◆ **Quoted passage**:
Content starts
From 1909 to 1970, the United States convened a national conference on children and youth every decade — seven times, under seven presidents, across party lines. Each one asked: what do our children need, and what will we do about it? Then the tradition stopped. It has never been revived.
Roosevelt, Wilson, Hoover, Franklin Roosevelt, Truman, Eisenhower, and Nixon. Not every administration — but enough to establish a tradition of national accountability to children that crossed parties and generations.
Between 1909 and 1970, seven Presidents convened a national conference dedicated entirely to children. These were not small gatherings or symbolic events. They brought together scientists, physicians, educators, social workers, policymakers, faith leaders, and families from across the country. They produced detailed findings on what children needed. They drove legislation. They moved institutions.
The conferences were not perfect. They reflected the limitations and prejudices of their time. But they represented something that no longer exists: a consistent, national process for asking what children need and what the country intends to do about it.
Since 1970, the United States has not had that process. Today, while there are countless programs and policies affecting children, there is no single, unifying mechanism to define national priorities for children. Child health, education, and family well-being are addressed in silos. The conferences were the closest thing the country ever had to a coherent national agenda for children. We have not come close to replacing them.
Each conference was shaped by the social realities of its decade. Each one produced recommendations that outlasted the administration that called it.
Child mill worker, Globe Cotton Mill, Augusta, Georgia, January 1909 — the same month Roosevelt convened the first conference. Photo by Lewis Wickes Hine. National Child Labor Committee Collection, Library of Congress. No known restrictions on publication.
The first White House Conference — the first White House conference of any kind — was convened on January 25, 1909, one of Roosevelt's final acts as president. The idea originated with reformers Lillian Wald and Florence Kelley, who argued that the federal government spent money and attention on agricultural crops and livestock while ignoring the welfare of children. Roosevelt's response: "Bully. Come down and tell me about it."
About 215 delegates attended — social workers, educators, juvenile court judges, labor leaders, and civic leaders. Their central concern was the institutionalization of dependent and neglected children in large orphanages. The conference established the principle that "home life is the highest and finest product of civilization" and called for children to remain with families whenever possible. It also called directly for the creation of a federal Children's Bureau.
Convened in the aftermath of World War I, the 1919 conference produced what the Children's Bureau later described as "the first important body of child health and welfare standards" ever assembled. It focused on maternal and infant care, child labor, and the conditions children needed for healthy development.
Content ends
◆ **Data extract**:
Content starts
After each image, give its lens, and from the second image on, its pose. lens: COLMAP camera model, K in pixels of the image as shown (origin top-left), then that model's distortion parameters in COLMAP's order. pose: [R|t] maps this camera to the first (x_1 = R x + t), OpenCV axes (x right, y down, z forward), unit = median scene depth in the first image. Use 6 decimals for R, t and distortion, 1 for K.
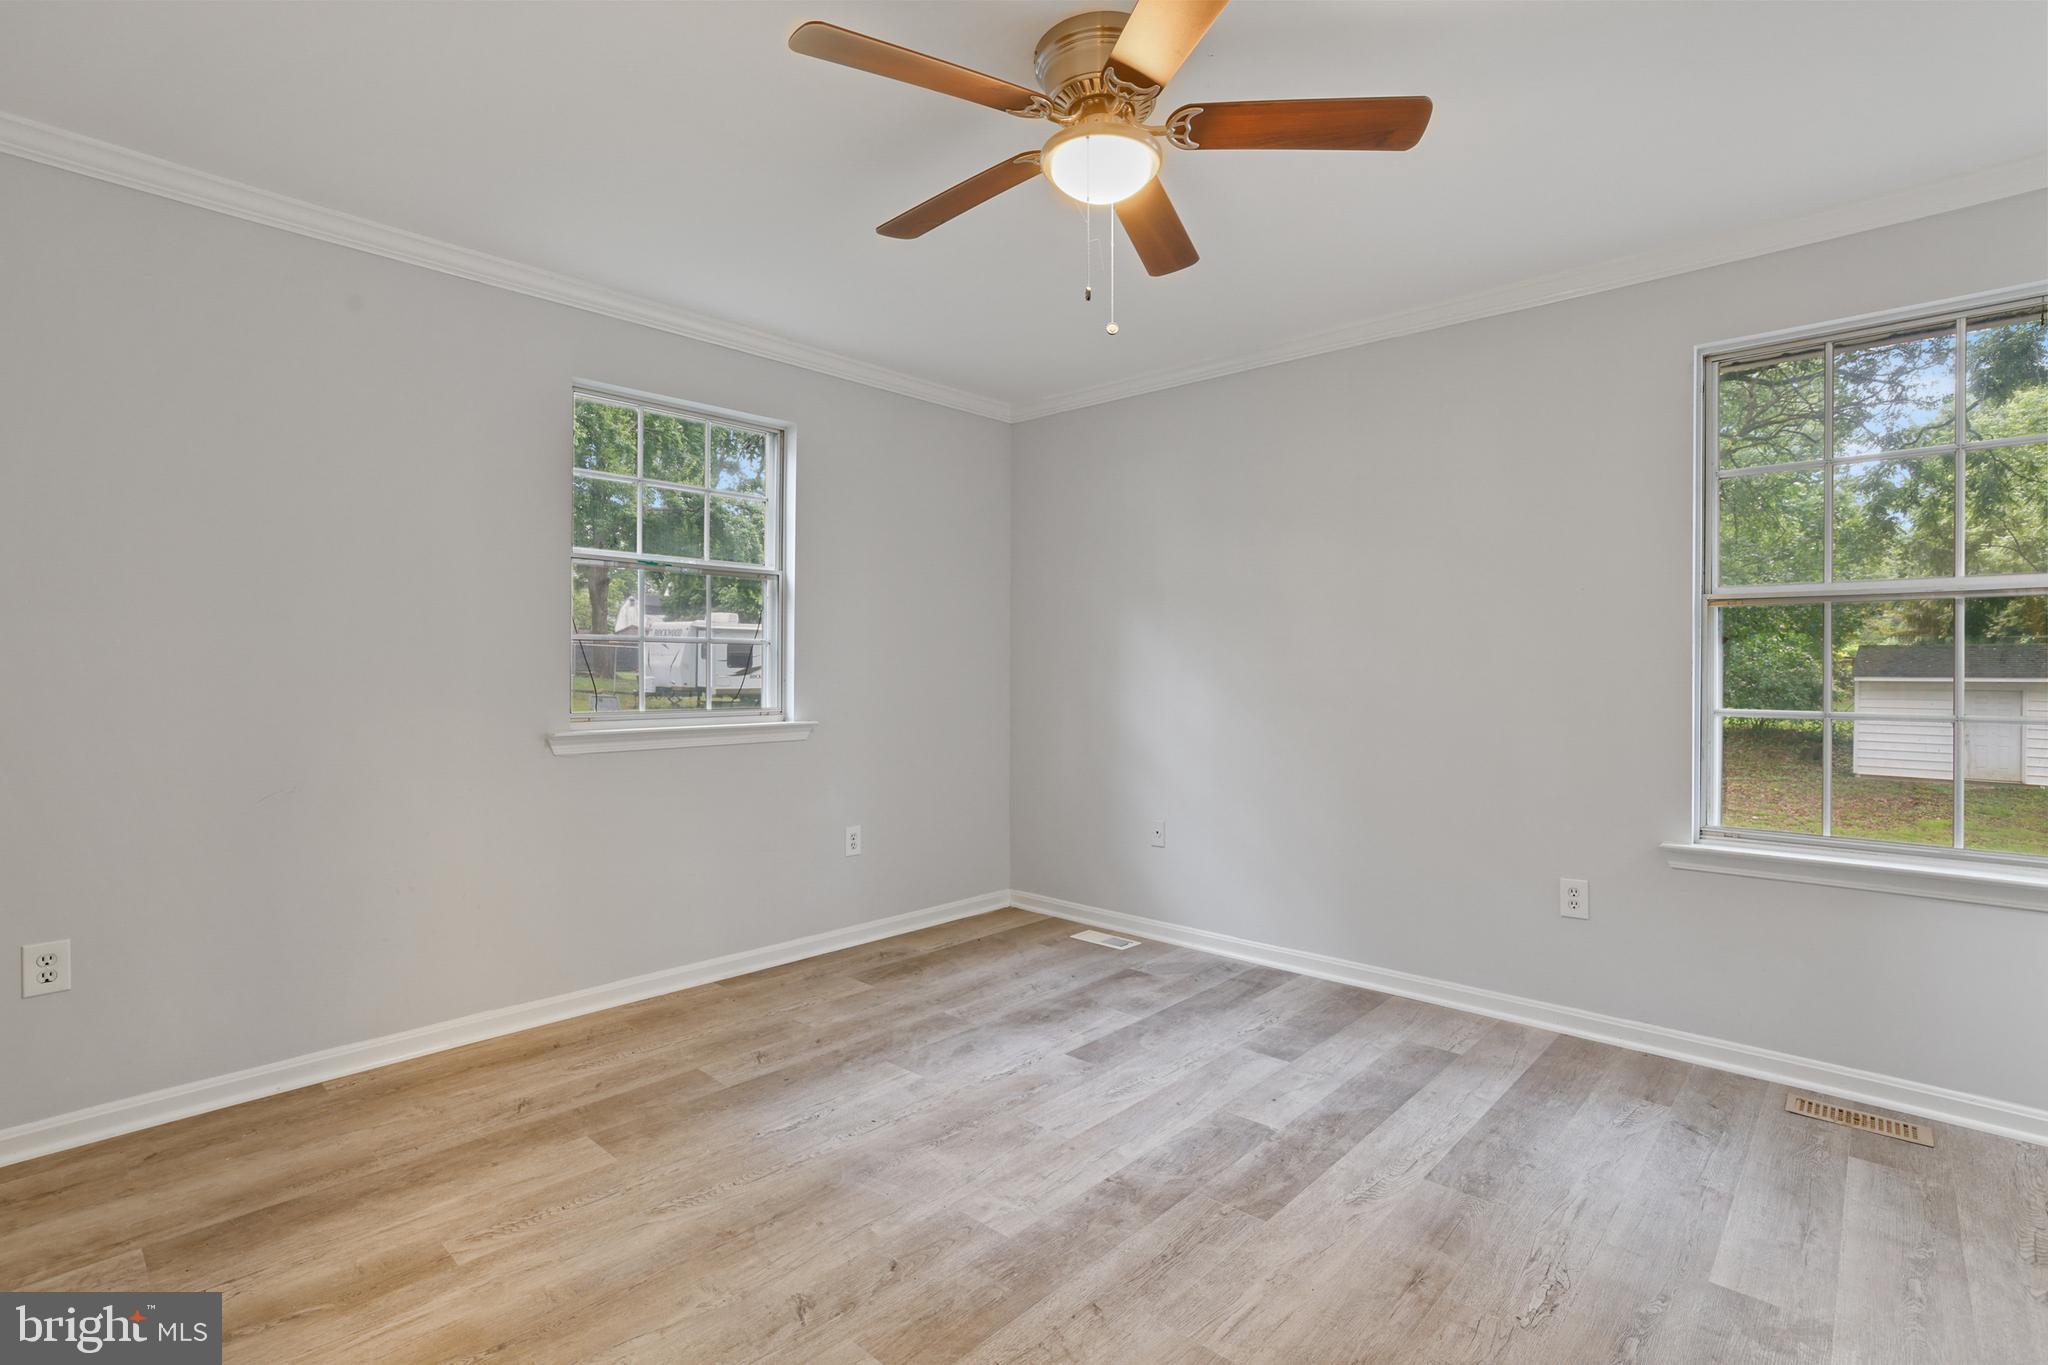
Content ends
◆ **Aim of the task**: Please continue the account above of the national White House conferences on children, starting right after its last sentence about the 1919 conference.

◆ **Response box**:
The conference's standard on maternity and infancy was directly incorporated into the Sheppard-Towner Maternity and Infancy Act of 1921 — the first federal health program for mothers and children, providing grants to states to support prenatal and infant care, particularly for poor and rural women. It was the first major legislative outcome of a White House Conference on Children.
Children walking home from school along Frozen Creek, Breathitt County, Kentucky, 1940. School ran in summer and stopped in January because creek beds, roads, and inadequate clothing made attendance impossible in severe weather. Photo by Marion Post Wolcott. Farm Security Administration Collection, Library of Congress. No known restrictions on publication.
Hoover shaped the model that all future conferences would follow. He established government funding for the conferences, created the pre-conference planning committee structure, and broadened the scope from dependent children to the rights and welfare of all American children. The 1930 conference was convened November 19–21 in Washington, D.C., drawing roughly 3,500 delegates from professional fields across the country.
The conference produced 31 volumes of findings, condensed into a 19-point declaration called the Children's Charter — described by later scholars as the most comprehensive statement of children's rights ever assembled in the United States to that point. Hoover called it recognition of "the rights of the child as the first rights of citizenship." The Social Security Act of 1935 drew directly on the conference's framework.
Convened on the eve of the Second World War, the 1940 conference asked what democracy owed its children — and what children owed democracy. It canvassed the fundamental democratic values, services, and conditions essential to children's well-being in a free society, addressing for the first time the effects of economic depression and approaching war on families.
The conference broke new ground by formally addressing rural children for the first time, recognizing the geographic inequities in access to health care, education, and economic opportunity that disproportionately affected children in rural and mountain communities. It also added attention to the needs of children with disabilities and expanded the agenda to include housing and recreation alongside health and welfare.
Child of homesteader, Tygart Valley Homesteads, West Virginia, 1939. Photo by John Vachon. Farm Security Administration Collection, Library of Congress. No known restrictions on publication.
The Midcentury Conference was historic for several reasons. For the first time, young people themselves were invited as delegates — nearly 400 youth participants from every state. It focused on healthy personality development, asking how a democracy could produce socially responsible, cooperative people without sacrificing individuality. The conference theme reflected the influence of developmental psychology, particularly the work of Erik Erikson, on national thinking about childhood.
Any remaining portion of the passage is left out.